The Marcoses perfected the art of the blank stare. Asked if he would run in the 2016 presidential elections, Sen. Ferdinand Marcos Jr. played coy. “If the situation is right,” Junior said, dodging queries on the US federal court’s $353-million contempt fines. “Right” is when amnesia spreads from the Ilocos to blanket the whole country?

Many who figured in the Aquino murder are now dead. “Imelda Marcos and Eduardo Cojuangco are alive,” notes San Francisco-based lawyer-journalist Rodel Rodis. “They know  who ordered the hit on Ninoy.” Both  zipper their lips. “Is an antemortem or death-bed statement more compelling?” asks Manuel de la Torre, now a Minnesota resident.

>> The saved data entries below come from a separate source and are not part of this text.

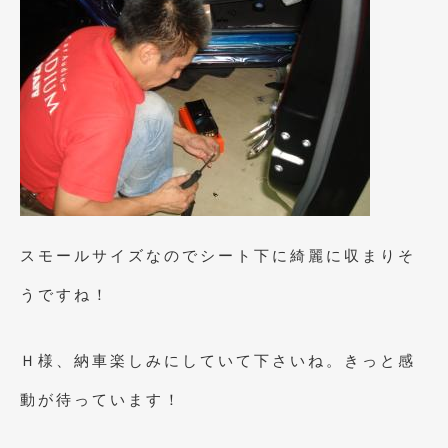
2015年5月
(2)
2015年4月
(5)
2015年3月
(3)
2015年2月
(8)
2015年1月
(11)
2014年12月
(4)
スモールサイズなのでシート下に綺麗に収まりそ
2014年11月
(4)
うですね！
2014年10月
(4)
2014年9月
(6)
Ｈ様、納車楽しみにしていて下さいね。きっと感
2014年8月
(13)
動が待っています！
2014年7月
(4)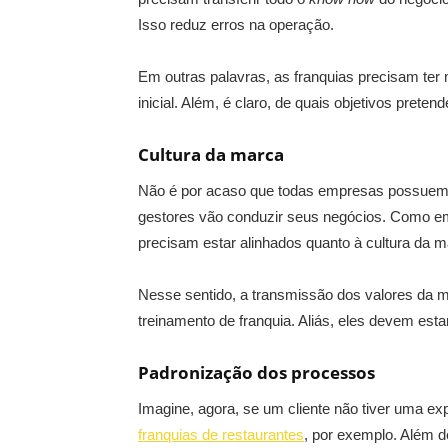
Isso reduz erros na operação.
Em outras palavras, as franquias precisam ter
inicial. Além, é claro, de quais objetivos preten
Cultura da marca
Não é por acaso que todas empresas possuem 
gestores vão conduzir seus negócios. Como em
precisam estar alinhados quanto à cultura da m
Nesse sentido, a transmissão dos valores da 
treinamento de franquia. Aliás, eles devem es
Padronização dos processos
Imagine, agora, se um cliente não tiver uma e
franquias de restaurantes
, por exemplo. Além d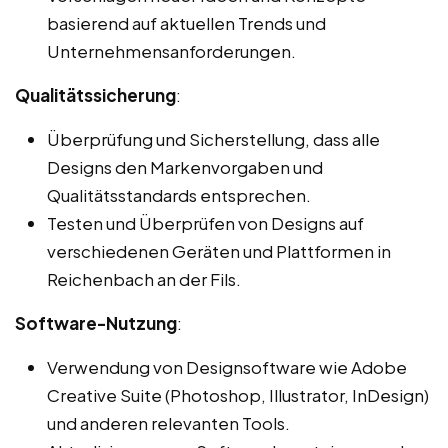
basierend auf aktuellen Trends und
Unternehmensanforderungen.
Qualitätssicherung
:
Überprüfung und Sicherstellung, dass alle
Designs den Markenvorgaben und
Qualitätsstandards entsprechen.
Testen und Überprüfen von Designs auf
verschiedenen Geräten und Plattformen in
Reichenbach an der Fils.
Software-Nutzung
:
Verwendung von Designsoftware wie Adobe
Creative Suite (Photoshop, Illustrator, InDesign)
und anderen relevanten Tools.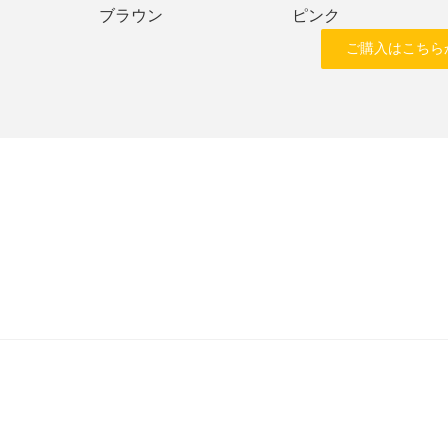
ブラウン
ピンク
ご購入はこちら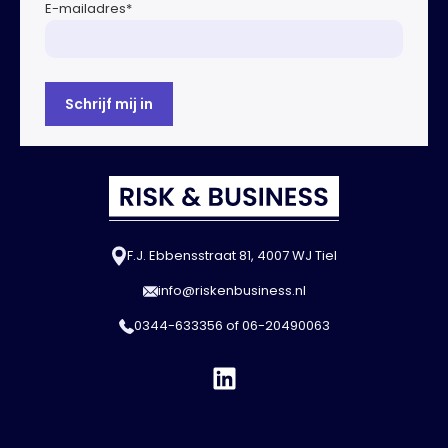
E-mailadres
*
F.J. Ebbensstraat 81, 4007 WJ Tiel
info@riskenbusiness.nl
0344-633356
of
06-20490063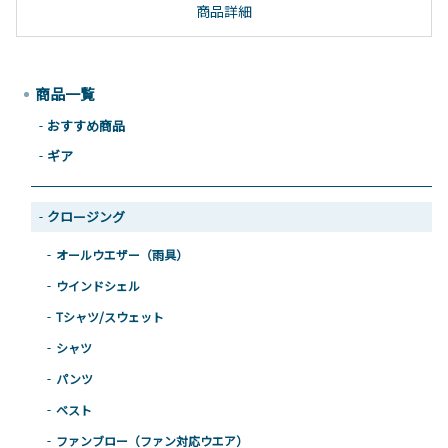
商品詳細
商品一覧
おすすめ商品
ギア
クロージング
オールウエザー（雨具）
ウインドシェル
Tシャツ/スウェット
シャツ
パンツ
ベスト
ファンブロー（ファン対応ウエア）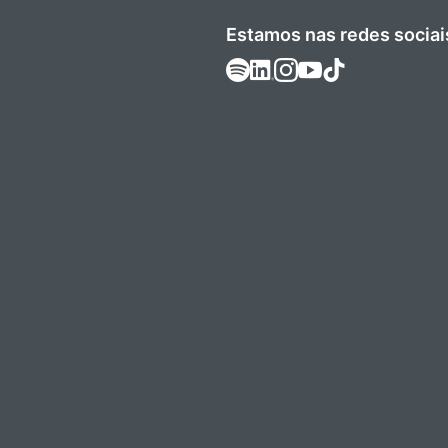
Estamos nas redes sociai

The ranks of the now grey Filipinos lashed by martial law are thinning. “Soon, we too will be gone,” muses the nun in   “The Bridge of San Luis Rey,” the 1928 Pulitzer Prize-winning novel by Thornton Wilder. So was the memory of the five who died when the finest Peruvian bridge collapsed in 1714.

“Even memory is not necessary for love,” she adds. “There is a land of the living and a land of the dead and the bridge is love, the only survival, the only meaning.”